TO-DO ITEM –
Give everything from the first line down to the line containing "We started in" as a Markdown table with the columns Row and Line, numbering each row and leaving out blank lines.

ENTRIES SHOWN –
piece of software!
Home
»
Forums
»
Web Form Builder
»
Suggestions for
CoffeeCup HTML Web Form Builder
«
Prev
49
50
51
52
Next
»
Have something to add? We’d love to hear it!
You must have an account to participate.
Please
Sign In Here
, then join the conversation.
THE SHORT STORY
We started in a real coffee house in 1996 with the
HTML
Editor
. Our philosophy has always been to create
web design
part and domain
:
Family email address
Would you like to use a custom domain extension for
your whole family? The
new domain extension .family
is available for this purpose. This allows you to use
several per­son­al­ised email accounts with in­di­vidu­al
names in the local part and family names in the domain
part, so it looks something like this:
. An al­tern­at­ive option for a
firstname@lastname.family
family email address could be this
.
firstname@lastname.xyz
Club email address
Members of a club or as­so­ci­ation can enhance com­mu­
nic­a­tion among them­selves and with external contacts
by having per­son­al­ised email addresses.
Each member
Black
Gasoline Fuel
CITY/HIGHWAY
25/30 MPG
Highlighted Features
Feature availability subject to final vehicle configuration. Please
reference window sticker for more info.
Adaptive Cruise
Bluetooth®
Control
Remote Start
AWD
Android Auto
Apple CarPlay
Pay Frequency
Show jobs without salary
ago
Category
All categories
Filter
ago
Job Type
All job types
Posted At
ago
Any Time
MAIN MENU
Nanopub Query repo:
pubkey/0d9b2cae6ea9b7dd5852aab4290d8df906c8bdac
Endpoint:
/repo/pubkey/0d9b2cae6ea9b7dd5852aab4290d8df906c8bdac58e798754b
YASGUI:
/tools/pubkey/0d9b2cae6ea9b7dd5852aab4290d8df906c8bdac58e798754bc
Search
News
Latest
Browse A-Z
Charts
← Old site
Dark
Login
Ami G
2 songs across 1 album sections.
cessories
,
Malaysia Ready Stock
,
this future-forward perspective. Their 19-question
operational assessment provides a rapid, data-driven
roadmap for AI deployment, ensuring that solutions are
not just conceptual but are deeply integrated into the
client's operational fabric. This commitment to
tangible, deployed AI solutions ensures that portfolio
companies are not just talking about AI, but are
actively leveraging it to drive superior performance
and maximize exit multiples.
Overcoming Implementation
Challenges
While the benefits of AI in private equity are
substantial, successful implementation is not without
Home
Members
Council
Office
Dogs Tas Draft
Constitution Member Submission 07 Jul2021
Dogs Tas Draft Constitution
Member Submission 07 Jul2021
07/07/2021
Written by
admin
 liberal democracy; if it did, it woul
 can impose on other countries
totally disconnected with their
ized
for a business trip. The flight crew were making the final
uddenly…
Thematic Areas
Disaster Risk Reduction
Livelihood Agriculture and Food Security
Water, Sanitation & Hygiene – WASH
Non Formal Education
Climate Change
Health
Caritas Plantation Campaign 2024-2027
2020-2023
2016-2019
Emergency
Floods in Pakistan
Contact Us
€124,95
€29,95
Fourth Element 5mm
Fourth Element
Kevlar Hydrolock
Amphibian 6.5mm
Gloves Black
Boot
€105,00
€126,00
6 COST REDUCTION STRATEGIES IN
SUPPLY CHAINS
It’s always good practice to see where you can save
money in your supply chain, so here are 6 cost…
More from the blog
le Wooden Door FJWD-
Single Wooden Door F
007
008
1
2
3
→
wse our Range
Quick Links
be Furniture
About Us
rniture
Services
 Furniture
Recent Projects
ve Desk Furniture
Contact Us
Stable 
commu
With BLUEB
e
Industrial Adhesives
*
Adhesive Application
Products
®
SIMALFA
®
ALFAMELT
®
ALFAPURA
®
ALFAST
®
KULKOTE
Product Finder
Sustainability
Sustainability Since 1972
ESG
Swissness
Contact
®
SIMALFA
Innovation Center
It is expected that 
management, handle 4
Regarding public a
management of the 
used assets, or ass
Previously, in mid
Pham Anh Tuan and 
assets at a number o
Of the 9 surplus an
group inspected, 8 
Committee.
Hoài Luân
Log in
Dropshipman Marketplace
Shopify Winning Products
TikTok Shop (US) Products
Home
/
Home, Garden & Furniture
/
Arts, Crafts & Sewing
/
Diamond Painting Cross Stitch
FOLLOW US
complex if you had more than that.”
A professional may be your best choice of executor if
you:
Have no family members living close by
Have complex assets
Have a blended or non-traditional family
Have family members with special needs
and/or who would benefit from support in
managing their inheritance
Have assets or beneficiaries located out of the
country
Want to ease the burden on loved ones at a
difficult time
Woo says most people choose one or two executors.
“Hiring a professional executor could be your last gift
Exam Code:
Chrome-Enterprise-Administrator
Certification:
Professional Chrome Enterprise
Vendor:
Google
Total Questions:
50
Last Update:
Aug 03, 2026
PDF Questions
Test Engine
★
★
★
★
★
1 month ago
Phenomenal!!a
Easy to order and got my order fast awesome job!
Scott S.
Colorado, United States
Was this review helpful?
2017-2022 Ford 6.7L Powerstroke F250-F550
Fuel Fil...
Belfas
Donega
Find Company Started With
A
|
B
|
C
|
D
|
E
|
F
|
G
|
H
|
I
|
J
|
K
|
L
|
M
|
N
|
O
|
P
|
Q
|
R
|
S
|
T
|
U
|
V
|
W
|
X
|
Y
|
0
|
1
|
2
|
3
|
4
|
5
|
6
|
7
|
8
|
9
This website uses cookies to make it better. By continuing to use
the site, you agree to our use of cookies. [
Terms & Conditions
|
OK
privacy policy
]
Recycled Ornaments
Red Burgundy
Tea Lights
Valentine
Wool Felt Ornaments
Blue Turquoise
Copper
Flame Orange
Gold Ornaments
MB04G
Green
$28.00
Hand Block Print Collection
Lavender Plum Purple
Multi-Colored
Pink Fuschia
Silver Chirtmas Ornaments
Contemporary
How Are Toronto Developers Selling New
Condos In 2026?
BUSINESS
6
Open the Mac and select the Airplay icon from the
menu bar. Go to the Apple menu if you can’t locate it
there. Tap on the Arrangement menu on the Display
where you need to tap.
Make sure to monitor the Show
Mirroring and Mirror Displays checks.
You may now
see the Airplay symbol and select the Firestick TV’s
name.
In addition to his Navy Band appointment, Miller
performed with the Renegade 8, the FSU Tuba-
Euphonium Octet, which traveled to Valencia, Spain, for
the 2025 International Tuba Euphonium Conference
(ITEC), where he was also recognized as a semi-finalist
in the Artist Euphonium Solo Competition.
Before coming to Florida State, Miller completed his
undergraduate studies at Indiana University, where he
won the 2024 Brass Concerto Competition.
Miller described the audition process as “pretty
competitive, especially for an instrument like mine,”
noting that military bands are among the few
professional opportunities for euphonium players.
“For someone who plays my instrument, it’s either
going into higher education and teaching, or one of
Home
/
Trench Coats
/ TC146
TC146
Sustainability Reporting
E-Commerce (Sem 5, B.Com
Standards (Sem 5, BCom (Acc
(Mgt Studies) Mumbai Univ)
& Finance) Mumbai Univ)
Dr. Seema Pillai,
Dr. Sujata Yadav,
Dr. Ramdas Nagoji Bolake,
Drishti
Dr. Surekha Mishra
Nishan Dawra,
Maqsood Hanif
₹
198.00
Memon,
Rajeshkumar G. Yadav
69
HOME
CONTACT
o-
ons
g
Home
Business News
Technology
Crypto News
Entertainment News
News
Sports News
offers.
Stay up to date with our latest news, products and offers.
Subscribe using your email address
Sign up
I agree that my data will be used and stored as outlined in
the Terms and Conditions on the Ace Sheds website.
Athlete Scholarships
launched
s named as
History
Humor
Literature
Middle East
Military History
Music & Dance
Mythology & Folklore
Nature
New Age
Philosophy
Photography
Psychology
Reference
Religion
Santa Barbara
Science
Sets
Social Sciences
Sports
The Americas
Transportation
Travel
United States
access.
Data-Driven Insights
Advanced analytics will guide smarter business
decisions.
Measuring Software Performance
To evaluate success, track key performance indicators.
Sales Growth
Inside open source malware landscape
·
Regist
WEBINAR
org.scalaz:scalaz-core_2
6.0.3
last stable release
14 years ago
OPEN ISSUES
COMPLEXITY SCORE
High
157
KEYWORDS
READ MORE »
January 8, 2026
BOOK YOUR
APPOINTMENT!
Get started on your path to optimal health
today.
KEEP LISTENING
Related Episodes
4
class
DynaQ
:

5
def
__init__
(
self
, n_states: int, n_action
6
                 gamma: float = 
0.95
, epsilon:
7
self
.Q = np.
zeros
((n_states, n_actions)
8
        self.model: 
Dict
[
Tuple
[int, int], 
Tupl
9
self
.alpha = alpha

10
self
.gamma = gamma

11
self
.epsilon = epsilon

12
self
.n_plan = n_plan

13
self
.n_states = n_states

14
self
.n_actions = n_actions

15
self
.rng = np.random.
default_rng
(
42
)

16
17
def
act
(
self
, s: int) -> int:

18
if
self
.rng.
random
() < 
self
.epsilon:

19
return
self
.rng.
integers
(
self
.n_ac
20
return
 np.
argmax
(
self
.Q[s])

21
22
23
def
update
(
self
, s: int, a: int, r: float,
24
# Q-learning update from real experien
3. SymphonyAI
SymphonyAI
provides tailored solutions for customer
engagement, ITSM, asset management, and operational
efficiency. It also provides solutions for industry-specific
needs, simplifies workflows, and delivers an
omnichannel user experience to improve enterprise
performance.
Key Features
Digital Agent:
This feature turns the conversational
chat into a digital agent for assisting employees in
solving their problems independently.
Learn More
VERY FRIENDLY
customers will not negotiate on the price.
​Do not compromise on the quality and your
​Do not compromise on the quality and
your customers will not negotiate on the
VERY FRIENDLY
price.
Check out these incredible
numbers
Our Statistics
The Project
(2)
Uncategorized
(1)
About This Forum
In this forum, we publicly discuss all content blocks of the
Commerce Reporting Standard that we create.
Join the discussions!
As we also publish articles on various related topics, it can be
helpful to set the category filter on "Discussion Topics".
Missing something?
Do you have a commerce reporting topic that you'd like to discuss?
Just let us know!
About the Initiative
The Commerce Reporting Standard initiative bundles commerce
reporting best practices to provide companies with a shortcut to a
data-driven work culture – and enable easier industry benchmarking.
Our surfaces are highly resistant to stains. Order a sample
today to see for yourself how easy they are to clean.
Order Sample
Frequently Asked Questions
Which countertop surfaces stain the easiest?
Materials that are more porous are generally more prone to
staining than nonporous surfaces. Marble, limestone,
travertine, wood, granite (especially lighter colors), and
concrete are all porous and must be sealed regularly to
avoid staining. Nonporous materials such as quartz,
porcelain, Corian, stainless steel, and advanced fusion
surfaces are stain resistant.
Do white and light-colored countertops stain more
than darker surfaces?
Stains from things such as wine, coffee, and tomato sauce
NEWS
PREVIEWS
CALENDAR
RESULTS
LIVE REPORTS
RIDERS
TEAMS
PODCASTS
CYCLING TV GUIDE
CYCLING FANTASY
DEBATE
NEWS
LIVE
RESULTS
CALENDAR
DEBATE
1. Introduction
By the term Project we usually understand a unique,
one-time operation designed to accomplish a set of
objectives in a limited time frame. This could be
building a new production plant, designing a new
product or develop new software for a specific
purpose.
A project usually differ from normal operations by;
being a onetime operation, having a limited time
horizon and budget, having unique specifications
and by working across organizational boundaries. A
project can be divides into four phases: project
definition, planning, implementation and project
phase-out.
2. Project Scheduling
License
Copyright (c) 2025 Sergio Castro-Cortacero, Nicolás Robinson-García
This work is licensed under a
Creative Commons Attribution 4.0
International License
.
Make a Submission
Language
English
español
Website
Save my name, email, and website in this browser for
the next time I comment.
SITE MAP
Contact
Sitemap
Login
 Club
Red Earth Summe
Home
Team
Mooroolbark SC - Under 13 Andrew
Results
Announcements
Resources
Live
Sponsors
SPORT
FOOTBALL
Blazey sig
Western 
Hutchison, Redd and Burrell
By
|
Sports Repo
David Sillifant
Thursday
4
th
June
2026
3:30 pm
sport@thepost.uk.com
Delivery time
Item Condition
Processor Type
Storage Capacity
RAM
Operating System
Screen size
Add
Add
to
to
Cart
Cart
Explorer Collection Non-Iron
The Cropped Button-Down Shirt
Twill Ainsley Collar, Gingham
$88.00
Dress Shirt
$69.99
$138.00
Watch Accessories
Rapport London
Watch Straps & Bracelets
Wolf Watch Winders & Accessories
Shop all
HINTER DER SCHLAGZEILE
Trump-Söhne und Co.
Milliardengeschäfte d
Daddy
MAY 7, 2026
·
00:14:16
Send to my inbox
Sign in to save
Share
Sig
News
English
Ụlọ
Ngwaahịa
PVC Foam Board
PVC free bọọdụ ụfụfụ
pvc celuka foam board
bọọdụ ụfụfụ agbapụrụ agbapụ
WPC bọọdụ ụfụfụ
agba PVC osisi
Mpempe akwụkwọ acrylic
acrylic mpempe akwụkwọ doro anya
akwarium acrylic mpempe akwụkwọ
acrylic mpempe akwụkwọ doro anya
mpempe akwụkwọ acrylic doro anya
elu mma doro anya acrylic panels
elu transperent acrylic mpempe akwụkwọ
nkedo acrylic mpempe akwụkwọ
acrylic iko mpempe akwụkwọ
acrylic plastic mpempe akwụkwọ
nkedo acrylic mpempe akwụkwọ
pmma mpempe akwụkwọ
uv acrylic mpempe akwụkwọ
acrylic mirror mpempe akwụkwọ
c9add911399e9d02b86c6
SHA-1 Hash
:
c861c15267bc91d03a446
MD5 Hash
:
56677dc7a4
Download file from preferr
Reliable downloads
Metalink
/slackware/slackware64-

ANSWER FOR THE TASK –
| Row | Line |
|---|---|
| 1 | piece of software! |
| 2 | Home |
| 3 | » |
| 4 | Forums |
| 5 | » |
| 6 | Web Form Builder |
| 7 | » |
| 8 | Suggestions for |
| 9 | CoffeeCup HTML Web Form Builder |
| 10 | « |
| 11 | Prev |
| 12 | 49 |
| 13 | 50 |
| 14 | 51 |
| 15 | 52 |
| 16 | Next |
| 17 | » |
| 18 | Have something to add? We’d love to hear it! |
| 19 | You must have an account to participate. |
| 20 | Please |
| 21 | Sign In Here |
| 22 | , then join the conversation. |
| 23 | THE SHORT STORY |
| 24 | We started in a real coffee house in 1996 with the |